In reality, the VAN idea is one of the best things to come along since happy hour. You plug into it and you sort of ignore it after that. The downside, as our GXS-Loren Data kerfuffle illustrates, is that it relies on a certain amount of sportsmanship because each VAN owns its own DNS repository. And if they want to block somebody from communicating with them, they can.
Maybe what would be nice is a publicly owned (or member-owned) repository thingy that could be accessed by all parties equally. In essence, it would take the job of connecting VANs out of the hands of the VAN and place it somewhere else; in a common configuration, that would be both secure and open. I could be with whatever VAN I wanted and they could fondle and care for my transactions, but it wouldn't matter to them, nor would they even know what other VAN those precious little bits were going to. They would connect to this central repository, sort of a, ECGrid on steroids (without the 'roid side effects).
This is not a new idea. The concept of a Commercial Internet Exchange (CIX) model for EDI has been around for a while, and a good discussion of it can be found in Alan Wilenski's blog. Obviously, there would be a cost for this, and that would have to be handled somehow, either by bundling it into the VAN cost or having a separate bill for that entity. But I'm not really concerned with reality right now.

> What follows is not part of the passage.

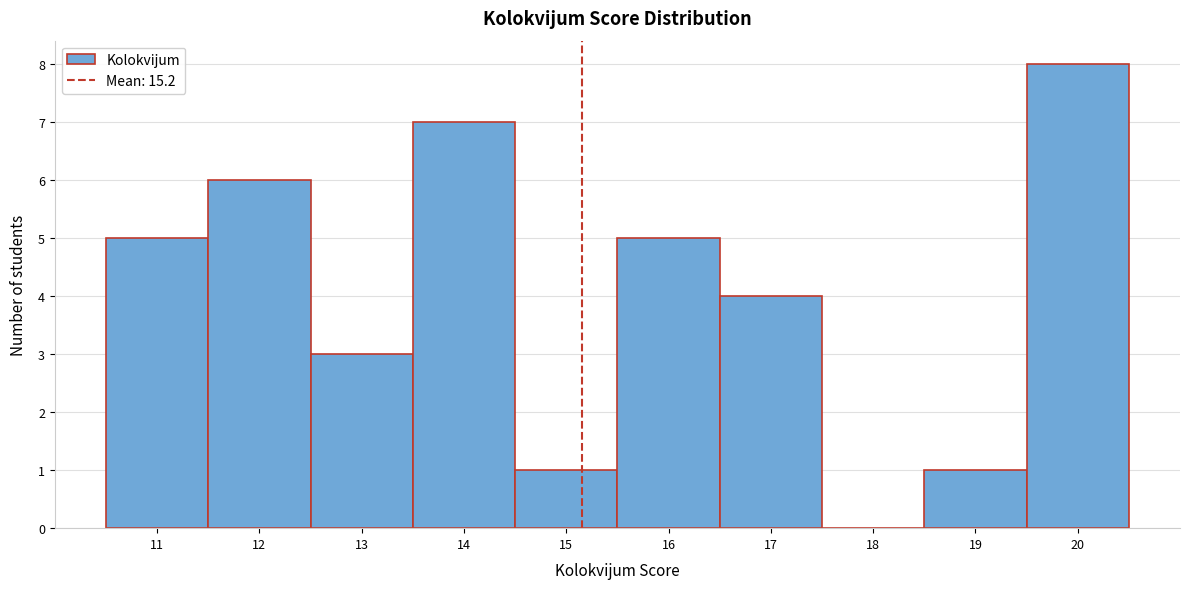

Which range on the x-axis has the tallest bar?

19.5 to 20.5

One of the biggest questions is, who would do that sort of thing? Probably here we're talking about either a consortium of major EDI players or else something government sponsored (although that sounds pretty scary when I say it out loud). The key point is that this entity would function independent of the VANs and probably should be restricted from taking or giving transactions directly to an end company. Otherwise, we would just be creating a super VAN that despite good intentions would eventually embrace the dark side and become evil in an EDI sort of way.
The Wild Card
Will GXS really impose this blackout? At this point, they're sticking to their deadline, but I've been told that some GXS customers who would be affected by it have received letters from GXS telling them not to worry, that everything will be OK. So what does that mean? Is GXS bluffing? Generally, you don't tell people that you have a two, a four, a six, a nine, and one queen, but one does wonder.
The wild card here, of course, is OpenText. Their acquisition of GXS was finalized on January 16, so they're in control. Will the OpenText leadership step in here and adopt a more "can't we all just get along" approach? If so, then OpenText needs to break their silence soon in order to garner a real publicity bump. Waiting until March 3 will not buy them much.
And if they back off, what does that say about the future? With the acquisition of GXS, OpenText will have five big VAN players in their pocket. And if they back off, that could mean that the new GXS/OpenText is going to try harder just to get along. Could that provide the impetus for a public DNS registry for EDI?
But for now, no matter who you are, who you trade with, and what industry you deal in, you can no longer turn a blind eye to your VAN and just hope it all works out. Yeah, baby. We have one more thing to watch and worry about.